An innovative campaign that could prevent as many as 50 deaths a year in the north-east and Moray is set to be rolled out this year.
The Sandpiper Trust’s “Sandpiper Wildcat” project aims to train emergency responders to deal specifically with cardiac arrests in towns and villages across rural Aberdeenshire.
Teams will be equipped with heart-start machines to give those dealing with cardiac arrests outwith the hospital environment the best chance of survival.
The idea was inspired by the Topcat study in Edinburgh, a collaboration between the NHS and Edinburgh University, which saw the survival rate for cardiac arrests rise from 8% to 26% using the model.
Thanks to the Sandpiper Trust and Basics Scotland, Grampian could be the first rural area in the country to bring live the project.
However, the campaign needs to raise £500,000 to buy 100 defibrillators and provide training for the scheme.
Funds will also be used to train residents in Aberdeenshire in using the equipment so they can respond to local emergencies when ambulances have further to travel.
The campaign has been given a significant head start thanks to £150,000 from NHS Grampian endowment fund.
Dr Colville Laird, medical advisor at the Sandpiper Trust and a director at Basics Scotland, said: “They have done this in Edinburgh where obviously there is quite a lot of ambulances.
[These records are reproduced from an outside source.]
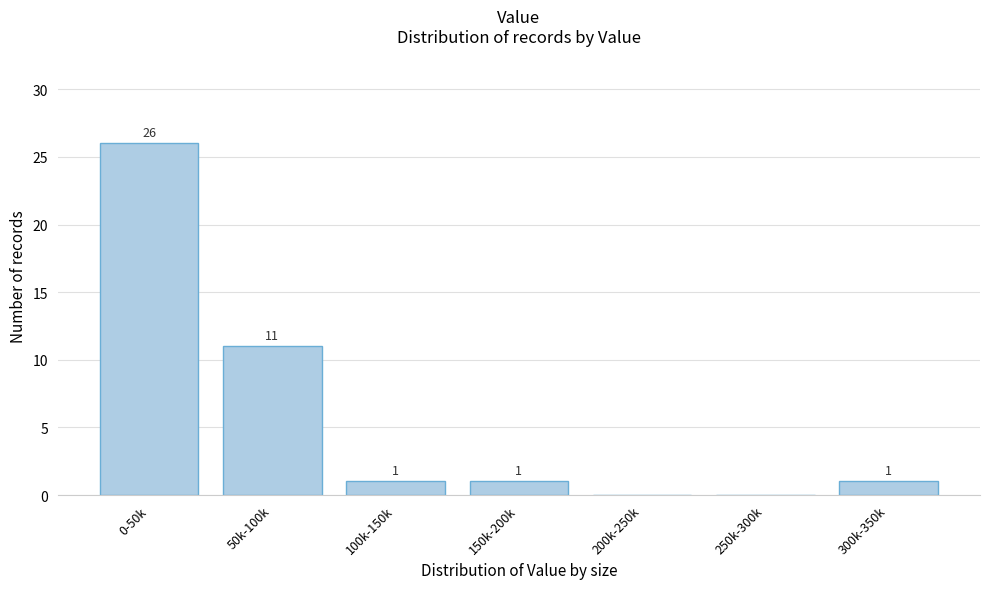

Reading left to right, list all the values displayed in this chart.

0-50k=26	50k-100k=11	100k-150k=1	150k-200k=1	200k-250k=0	250k-300k=0	300k-350k=1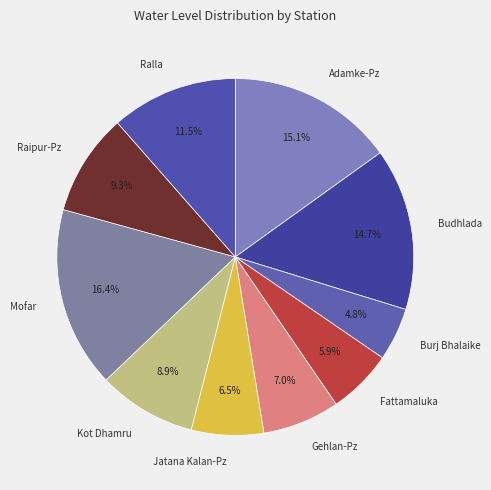

Which category has the biggest portion of the pie?

Mofar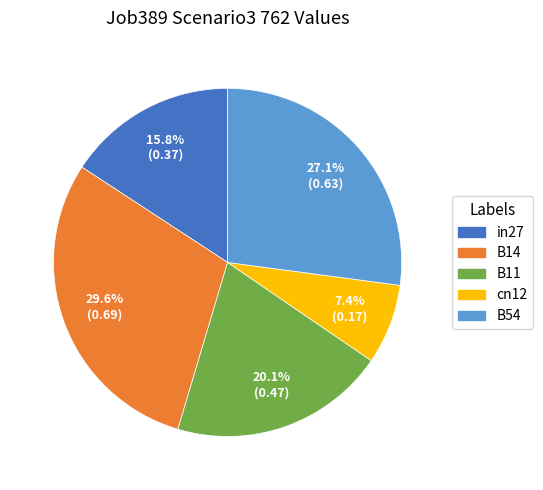

Which has a higher value, B14 or in27?

B14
Whereas Grampian is quite a big area, the question is can we do the same kind of thing in more rural areas?
“We have looked at this in some detail. We have looked up all the people who had a cardiac arrest in Grampian over a year. We have looked where they were and how long it took to get an ambulance to them.
“We reckon that we need 100 extra defibrillators, we need these in 50 extra places in Grampian.”
He added: “What we are hoping to do is to get people to actually have these defibrillators in their positions. Instead of defibrillators being in a location they will be with a person.
“This will be the first time in the world that this has ever been done. Nobody has actually tried to use this principal
“We think that this could save, in Grampian, up to 47 extra lives in addition to the ones already saved..
“We are hoping that this work will inform government policy for the future.”
Sandpiper Trust co-founder, Claire Maitland, said: “If everything went 100% according to plan we’d like to start putting out the equipment on April 1 2015 and have everyone trained and in place by September 2015.
“We hope that people will understand the importance of this.”